1) la semplice presenza di colore forte determina la definizione di "centri" di attenzione che prevalgono senza scampo rispetto a quelli che altrimenti sarebbero stati possibili centri di attenzione, per cui le composizioni nei due casi sono di fatto non soltanto differenti ma proprio incompatibili
2) la presenza di colore forte abbassa vertiginosamente la significatività del colore normale, pertanto è facilissimo che buona parte del contesto sia non solo inutile ma letteralmente di troppo, e divenga un "terzo incomodo" soltanto fastidioso
3) il colore forte privilegia le forme in quanto tali, in misura proporzionale alla loro semplicità (più è semplice la forma e più "forte" è il colore, e viceversa, ossia più è complessa la forma è tanto più si riduce l'impatto del colore forte)
4) le forme tendono per loro natura a dialogare tra loro, per cui tutto il restante contenuto dell'immagine deve integrarsi in tale dialogo, altrimenti si genera una "babele compositiva" (non so sintetizzare questo concetto meglio di così)

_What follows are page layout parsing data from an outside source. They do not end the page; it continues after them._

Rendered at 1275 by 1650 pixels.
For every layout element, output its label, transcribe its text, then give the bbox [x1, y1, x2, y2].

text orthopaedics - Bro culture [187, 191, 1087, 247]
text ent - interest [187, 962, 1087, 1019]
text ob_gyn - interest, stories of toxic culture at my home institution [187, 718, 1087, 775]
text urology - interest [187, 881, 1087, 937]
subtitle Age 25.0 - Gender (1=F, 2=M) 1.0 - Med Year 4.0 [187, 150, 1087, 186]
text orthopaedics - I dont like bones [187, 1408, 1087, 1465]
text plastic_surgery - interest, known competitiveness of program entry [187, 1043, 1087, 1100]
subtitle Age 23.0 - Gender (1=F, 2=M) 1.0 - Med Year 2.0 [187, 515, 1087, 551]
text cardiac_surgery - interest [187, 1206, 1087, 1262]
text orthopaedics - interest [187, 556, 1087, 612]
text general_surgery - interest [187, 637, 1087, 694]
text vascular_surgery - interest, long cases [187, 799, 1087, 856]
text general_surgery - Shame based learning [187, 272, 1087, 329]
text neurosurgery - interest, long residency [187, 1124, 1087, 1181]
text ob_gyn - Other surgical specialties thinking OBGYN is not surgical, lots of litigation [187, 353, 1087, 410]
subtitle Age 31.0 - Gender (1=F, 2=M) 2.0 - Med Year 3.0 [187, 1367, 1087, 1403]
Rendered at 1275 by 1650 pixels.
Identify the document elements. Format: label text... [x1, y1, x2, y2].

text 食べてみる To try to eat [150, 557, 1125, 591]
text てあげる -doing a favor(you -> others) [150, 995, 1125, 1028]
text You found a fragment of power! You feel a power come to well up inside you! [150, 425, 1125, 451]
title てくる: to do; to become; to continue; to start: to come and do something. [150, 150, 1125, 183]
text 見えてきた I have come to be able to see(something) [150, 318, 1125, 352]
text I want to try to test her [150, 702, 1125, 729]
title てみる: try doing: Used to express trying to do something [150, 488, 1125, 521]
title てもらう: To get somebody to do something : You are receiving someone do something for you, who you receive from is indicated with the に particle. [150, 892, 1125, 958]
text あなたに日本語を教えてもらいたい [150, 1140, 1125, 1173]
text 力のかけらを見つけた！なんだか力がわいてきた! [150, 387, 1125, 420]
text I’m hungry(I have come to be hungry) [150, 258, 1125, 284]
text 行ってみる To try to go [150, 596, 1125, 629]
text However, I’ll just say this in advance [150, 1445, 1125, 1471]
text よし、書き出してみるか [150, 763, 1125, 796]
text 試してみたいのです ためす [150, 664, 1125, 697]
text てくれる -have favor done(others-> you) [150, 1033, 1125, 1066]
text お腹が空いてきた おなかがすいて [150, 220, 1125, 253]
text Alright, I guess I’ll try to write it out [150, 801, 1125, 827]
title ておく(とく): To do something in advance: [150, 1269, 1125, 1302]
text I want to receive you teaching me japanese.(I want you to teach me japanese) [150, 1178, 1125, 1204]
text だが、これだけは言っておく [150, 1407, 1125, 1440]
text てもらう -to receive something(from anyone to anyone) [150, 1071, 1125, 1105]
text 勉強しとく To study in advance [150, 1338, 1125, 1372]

5) se nell'immagine vi è un'unica forma di colore forte, allora ovviamente non si instaura nessun "dialogo" primario (diciamo che diventa l'equivalente di una vignetta "senza parole"); in tal caso, però, la composizione diventa estremamente critica, in quanto ogni altro elemento presente diventa quasi automaticamente di disturbo, se la sua presenza non appare palesemente giustificata al nostro cervello
NOTA: il termine "dialogo" è usato con una sua accezione concreta e specifica; anche se non possiamo addentrarci nel discorso, possiamo considerarlo - con buona approssimazione - come un sinonimo di "percorso preferenziale di lettura".
Basta, mi fermo, altrimenti non si finisce più. Ma penso che questi cinque elementi, che nel loro insieme sono estremamente frequenti, sia sufficiente per rendersi conto da soli della consistenza dell'affermazione dalla quale siamo partiti, ossia che
"il colore forte stravolge i criteri di composizione rispetto ad una normale fotografia a colori".
Spero che quanto ho scritto sia sufficientemente chiaro non ostante - voglio ribadirlo - la estrema semplificazione dei concetti espressi. Se così non è stato, pazienza, ma ci ho provato.
CONCLUSIONEVorrei concludere con una riflessione.
Penso che il colore forte sia stato "messo in un cantuccio" nel corso del tempo in quanto la sua complessità è tale che con le "regolette" non si va da nessuna parte, e purtroppo ormai la fotografia va avanti solo a forza di regole e regolette, IMO. Ma penso anche che tale complessità sia molto sopravvalutata, e che se affrontato mediante la comprensione della composizione, invece che con le regolette, anche il colore forte sia alla portata di tutti, in quanto è la stessa composizione che è alla portata di tutti.
Perché
la Fotografia è Composizione più Creatività, con giusto un pizzico di tecnica.
Purtroppo, però, la composizione NON si può imparare sui testi ma soltanto in affiancamento sul campo, oppure riscoprendo l'acqua calda per proprio conto, oppure ancora - ed ancor meglio - con entrambi i modi insieme. IMO.
PS Non ho il tempo di rileggere con attenzione: lo farò quando posso apportando le necessarie correzioni, ma nel mentre perdonate gli eventuali errori sfuggiti o eventuali frasi che mal si reggono (ce ne saranno di sicuro).